INPUT MATERIAL
· · · · ·
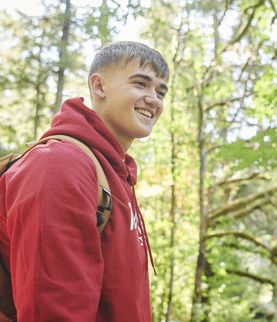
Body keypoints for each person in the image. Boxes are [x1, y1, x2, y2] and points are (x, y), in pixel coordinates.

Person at [0, 41, 169, 321]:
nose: (154, 99)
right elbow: (52, 309)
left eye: (161, 91)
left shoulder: (115, 174)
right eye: (141, 84)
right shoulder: (61, 164)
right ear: (99, 86)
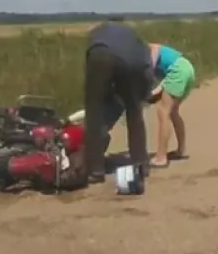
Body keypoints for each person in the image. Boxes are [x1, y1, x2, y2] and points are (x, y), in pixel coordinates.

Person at [73, 20, 156, 187]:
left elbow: (94, 67)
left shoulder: (98, 32)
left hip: (99, 54)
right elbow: (145, 74)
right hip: (132, 63)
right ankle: (141, 164)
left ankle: (95, 170)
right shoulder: (137, 42)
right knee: (134, 113)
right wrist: (142, 95)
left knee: (93, 112)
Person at [147, 43, 197, 167]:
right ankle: (181, 150)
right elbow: (165, 79)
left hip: (178, 70)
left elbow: (155, 47)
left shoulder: (145, 49)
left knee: (163, 112)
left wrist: (149, 70)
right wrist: (154, 92)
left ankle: (161, 157)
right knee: (173, 112)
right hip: (187, 69)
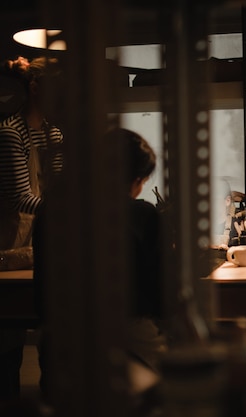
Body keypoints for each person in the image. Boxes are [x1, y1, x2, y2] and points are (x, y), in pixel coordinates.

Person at [33, 128, 167, 401]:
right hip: (129, 339)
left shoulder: (50, 211)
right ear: (133, 179)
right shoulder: (141, 215)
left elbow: (43, 289)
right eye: (141, 179)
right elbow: (159, 294)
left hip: (60, 341)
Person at [0, 55, 63, 404]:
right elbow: (20, 197)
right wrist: (67, 213)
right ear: (35, 88)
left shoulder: (53, 132)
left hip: (44, 238)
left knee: (51, 331)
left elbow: (58, 187)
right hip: (11, 239)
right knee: (8, 340)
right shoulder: (10, 132)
· · · · ·
Restate every line above exactly, omitting images.

Body keypoints for each person in the image. Boxes are [x1, y1, x2, y2] and points are (x, y), in pixel coordinates.

Person at [0, 41, 169, 321]:
nose: (154, 99)
right elbow: (52, 309)
left eye: (161, 91)
left shoulder: (115, 174)
right eye: (141, 84)
right shoulder: (61, 164)
right ear: (99, 86)
Body keypoints for each person in the image. Boxes are [x1, y1, x2, y2] and points are (x, y), in pixel coordinates.

Person at [73, 20, 156, 187]:
left elbow: (94, 67)
left shoulder: (98, 32)
left hip: (99, 54)
right elbow: (145, 74)
right hip: (132, 63)
right ankle: (141, 164)
left ankle: (95, 170)
right shoulder: (137, 42)
right knee: (134, 113)
right wrist: (142, 95)
left knee: (93, 112)
Person at [147, 43, 197, 167]:
right ankle: (181, 150)
right elbow: (165, 79)
left hip: (178, 70)
left elbow: (155, 47)
left shoulder: (145, 49)
left knee: (163, 112)
left wrist: (149, 70)
right wrist: (154, 92)
left ankle: (161, 157)
right knee: (173, 112)
right hip: (187, 69)
Body keypoints for each person in the image. Boxes are [x1, y1, x2, y2] and points are (x, y), in pixel coordinates.

Person at [33, 128, 167, 401]:
right hip: (129, 339)
left shoulder: (50, 211)
right ear: (133, 179)
right shoulder: (141, 215)
left elbow: (43, 289)
right eye: (141, 179)
right elbow: (159, 294)
left hip: (60, 341)
Person at [0, 55, 63, 404]:
right elbow: (20, 197)
right wrist: (67, 213)
right ear: (35, 88)
left shoulder: (53, 132)
left hip: (44, 238)
left knee: (51, 331)
left elbow: (58, 187)
right hip: (11, 239)
right knee: (8, 340)
right shoulder: (10, 132)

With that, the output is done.